Embalming of Jacob and Joseph. There are only two cases specifically called embalming in the Bible and both of these took place in Egypt. It was there that Jacob died, and after relating Joseph’s expression of sorrow over his father’s demise, the inspired Record states: “After that Joseph commanded his servants, the physicians, to embalm his father. So the physicians embalmed Israel, and they took fully forty days for him, for this many days they customarily take for the embalming, and the Egyptians continued to shed tears for him seventy days.” (Ge 50:2, 3) Joseph died at the age of 110 years, “and they had him embalmed, and he was put in a coffin in Egypt.” (Ge 50:26) In Jacob’s case the principal purpose apparently was preservation until his burial in the Promised Land. Joseph’s prominence may have been the reason in his case.—Ge 49:29-32; 50:13, 24, 25; Ex 13:18, 19; Jos 24:32.
According to Herodotus, Egyptian embalming methods included placing the corpse in natron for seventy days.
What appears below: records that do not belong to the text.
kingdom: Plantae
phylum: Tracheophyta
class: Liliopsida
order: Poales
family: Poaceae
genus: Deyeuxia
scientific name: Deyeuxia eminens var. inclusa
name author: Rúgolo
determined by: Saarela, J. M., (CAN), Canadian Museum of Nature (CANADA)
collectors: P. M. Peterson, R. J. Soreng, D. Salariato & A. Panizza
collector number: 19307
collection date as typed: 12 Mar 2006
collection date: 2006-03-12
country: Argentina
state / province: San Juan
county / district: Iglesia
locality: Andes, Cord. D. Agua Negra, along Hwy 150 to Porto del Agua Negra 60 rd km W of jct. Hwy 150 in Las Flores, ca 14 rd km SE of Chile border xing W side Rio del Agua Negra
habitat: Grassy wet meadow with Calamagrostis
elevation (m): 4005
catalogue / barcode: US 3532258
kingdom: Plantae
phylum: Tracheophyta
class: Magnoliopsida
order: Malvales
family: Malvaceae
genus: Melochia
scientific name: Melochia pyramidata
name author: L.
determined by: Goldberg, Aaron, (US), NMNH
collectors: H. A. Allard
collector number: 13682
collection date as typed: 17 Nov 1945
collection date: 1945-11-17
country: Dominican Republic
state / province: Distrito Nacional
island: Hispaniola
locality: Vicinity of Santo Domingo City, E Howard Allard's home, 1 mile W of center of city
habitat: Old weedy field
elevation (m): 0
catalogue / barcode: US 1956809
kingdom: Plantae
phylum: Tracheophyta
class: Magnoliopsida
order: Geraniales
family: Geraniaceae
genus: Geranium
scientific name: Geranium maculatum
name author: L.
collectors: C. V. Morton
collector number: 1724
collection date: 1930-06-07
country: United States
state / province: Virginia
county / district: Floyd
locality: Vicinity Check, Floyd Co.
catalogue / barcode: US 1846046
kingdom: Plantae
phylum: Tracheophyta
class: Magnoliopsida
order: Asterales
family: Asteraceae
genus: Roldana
Yet, when Jacob was embalmed by Egyptian physicians at a much earlier time, the Bible says “they took fully forty days for him, for this many days they customarily take for the embalming, and the Egyptians continued to shed tears for him seventy days.” (Ge 50:3) Scholars have made various efforts to reconcile Genesis 50:3 with the words of Herodotus. For one thing, the 40 days may not have included the time of the body’s immersion in natron. However, it is quite possible that Herodotus simply erred in saying the dead body was placed in natron for 70 days. The later Greek historian Diodorus Siculus (of the first century B.C.E.) said that the Egyptian embalming process lasted over 30 days. (Diodorus of Sicily, I, 91, 5, 6) Of course, there may have been Egyptian embalming procedures that neither of these historians discussed, and it is possible that different time periods were involved in the embalming processes at various points in history.
Burial of Hebrews and Christians. The poor condition of human remains found in Palestinian tombs indicates that it was not the general Hebrew custom to embalm the dead (at least for long preservation in the manner of the Egyptians) and that early followers of Christ there did not embalm their deceased ones in an effort to preserve their bodies indefinitely. Faithful Hebrews and true Christians realized that the soul, whether that of a human or of an animal, dies and that the body returns to dust. (Ec 3:18-20; Eze 18:4) The fact that the Scriptures make such limited reference to embalming seems to be added proof that it was not a general practice among Hebrews and early Christians.
The Scriptures, in telling about the burial of King Asa, state: “They laid him in the bed that had been filled with balsam oil and different sorts of ointment mixed in an ointment of special make. Further, they made an extraordinarily great funeral burning for him.” This was not cremation of the king, but a burning of spices. (2Ch 16:13, 14) And, if this use of an ointment may be considered a form of embalming at all, it was not the type practiced by the Egyptians.
When Jesus Christ died, Nicodemus brought “a roll of myrrh and aloes, about a hundred pounds of it,” and it is stated: “So they took the body of Jesus and bound it up with bandages with the spices, just the way the Jews have the custom of preparing for burial.” (Joh 19:39, 40) However, this was not specifically called embalming, and it was not like embalming processes practiced by the Egyptians. It was the customary manner of preparing a body for burial, doubtless being similar to the way that Lazarus was prepared for interment. His case shows that the Jewish custom did not involve an elaborate embalming process designed to preserve the body for a long time, for when Jesus said, “Take the stone away,” Martha said: “Lord, by now he must smell, for it is four days.” She would not have expected that condition to exist if Lazarus had actually been embalmed. Lazarus’ feet and hands were bound with wrappings and “his countenance was bound about with a cloth,” but the intention evidently had not been that of preserving his body from putrefaction.—Joh 11:39, 44; see BURIAL, BURIAL PLACES.